Your job with the data below is to output exactly the lines from the one holding "middle pip: (151, 196)" down to the one holding "index mcp: (139, 133)", both included, and no others.

**** INFORMATION SHOWN ****

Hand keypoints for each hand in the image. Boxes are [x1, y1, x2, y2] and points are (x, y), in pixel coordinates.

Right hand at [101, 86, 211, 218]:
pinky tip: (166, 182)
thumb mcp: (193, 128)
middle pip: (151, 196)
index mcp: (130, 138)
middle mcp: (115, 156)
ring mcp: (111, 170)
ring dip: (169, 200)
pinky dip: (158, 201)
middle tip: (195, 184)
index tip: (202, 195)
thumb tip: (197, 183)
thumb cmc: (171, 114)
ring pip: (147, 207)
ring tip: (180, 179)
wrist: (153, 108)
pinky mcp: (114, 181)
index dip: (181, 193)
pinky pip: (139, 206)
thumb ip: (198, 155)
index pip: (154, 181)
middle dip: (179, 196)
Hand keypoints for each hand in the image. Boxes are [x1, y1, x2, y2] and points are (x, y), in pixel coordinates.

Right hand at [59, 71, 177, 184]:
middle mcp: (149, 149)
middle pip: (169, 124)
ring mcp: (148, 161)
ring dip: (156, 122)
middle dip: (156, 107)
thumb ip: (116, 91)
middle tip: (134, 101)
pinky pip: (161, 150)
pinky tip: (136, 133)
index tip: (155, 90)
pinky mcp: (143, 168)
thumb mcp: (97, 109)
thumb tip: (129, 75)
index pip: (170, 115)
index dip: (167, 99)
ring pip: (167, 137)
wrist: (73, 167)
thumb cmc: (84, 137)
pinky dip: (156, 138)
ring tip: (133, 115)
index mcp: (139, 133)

****
**** INFORMATION SHOWN ****

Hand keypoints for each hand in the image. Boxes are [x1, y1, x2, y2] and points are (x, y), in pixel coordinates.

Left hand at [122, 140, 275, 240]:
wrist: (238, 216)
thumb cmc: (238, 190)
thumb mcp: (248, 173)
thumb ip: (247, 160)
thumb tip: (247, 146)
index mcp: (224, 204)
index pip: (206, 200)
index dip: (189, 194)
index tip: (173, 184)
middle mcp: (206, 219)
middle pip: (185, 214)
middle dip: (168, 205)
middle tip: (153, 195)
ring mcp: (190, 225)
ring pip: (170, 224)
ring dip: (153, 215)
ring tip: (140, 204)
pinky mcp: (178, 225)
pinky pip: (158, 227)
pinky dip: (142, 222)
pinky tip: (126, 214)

****
**** INFORMATION SHOWN ****

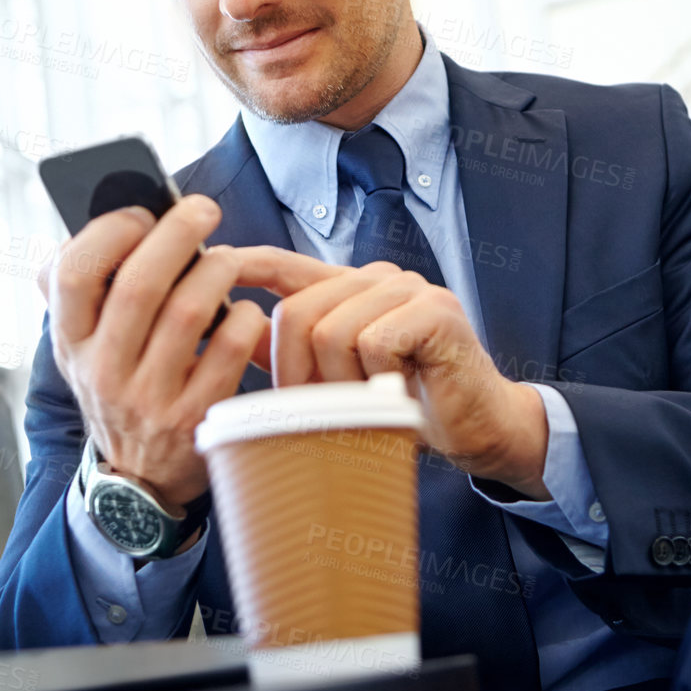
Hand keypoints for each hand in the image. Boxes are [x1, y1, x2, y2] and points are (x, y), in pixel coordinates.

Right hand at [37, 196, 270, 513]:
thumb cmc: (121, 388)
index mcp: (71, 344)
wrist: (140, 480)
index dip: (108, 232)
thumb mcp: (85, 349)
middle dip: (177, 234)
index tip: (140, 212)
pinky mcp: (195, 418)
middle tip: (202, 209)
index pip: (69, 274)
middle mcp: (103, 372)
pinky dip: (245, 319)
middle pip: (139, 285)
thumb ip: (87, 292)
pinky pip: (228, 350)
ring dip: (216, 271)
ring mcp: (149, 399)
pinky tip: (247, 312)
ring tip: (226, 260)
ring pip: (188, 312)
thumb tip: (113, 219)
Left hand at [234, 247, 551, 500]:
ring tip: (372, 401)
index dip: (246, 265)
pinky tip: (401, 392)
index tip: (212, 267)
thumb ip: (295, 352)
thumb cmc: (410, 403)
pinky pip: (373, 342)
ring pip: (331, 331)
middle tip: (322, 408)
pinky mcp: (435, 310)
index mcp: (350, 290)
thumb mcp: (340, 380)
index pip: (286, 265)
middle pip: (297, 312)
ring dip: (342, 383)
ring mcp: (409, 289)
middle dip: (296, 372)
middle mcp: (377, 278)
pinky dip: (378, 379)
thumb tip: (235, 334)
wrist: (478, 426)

****

▶ RESULT OF THE TASK
middle pip: (151, 196)
index mcp: (130, 138)
middle mcp: (115, 156)
ring mcp: (111, 170)
ring dip: (169, 200)
pinky dip: (158, 201)
middle tip: (195, 184)
index tip: (202, 195)
thumb tip: (197, 183)
thumb cmc: (171, 114)
ring pip: (147, 207)
ring tip: (180, 179)
wrist: (153, 108)
pinky mcp: (114, 181)
index dip: (181, 193)
pinky pip: (139, 206)
thumb ip: (198, 155)
index pip: (154, 181)
middle dip: (179, 196)
Hand keypoints for each hand in the image. Boxes are [x1, y1, x2, y2] and points are (x, y), in pixel coordinates.

Right hand at [59, 71, 177, 184]:
middle mcp: (149, 149)
middle pip: (169, 124)
ring mcp: (148, 161)
ring dip: (156, 122)
middle dip: (156, 107)
thumb ip: (116, 91)
middle tip: (134, 101)
pinky pip: (161, 150)
pinky tip: (136, 133)
index tip: (155, 90)
pinky mcp: (143, 168)
thumb mcp: (97, 109)
thumb tip: (129, 75)
index pip: (170, 115)
index dip: (167, 99)
ring pip: (167, 137)
wrist: (73, 167)
thumb cmc: (84, 137)
pinky dip: (156, 138)
ring tip: (133, 115)
index mcp: (139, 133)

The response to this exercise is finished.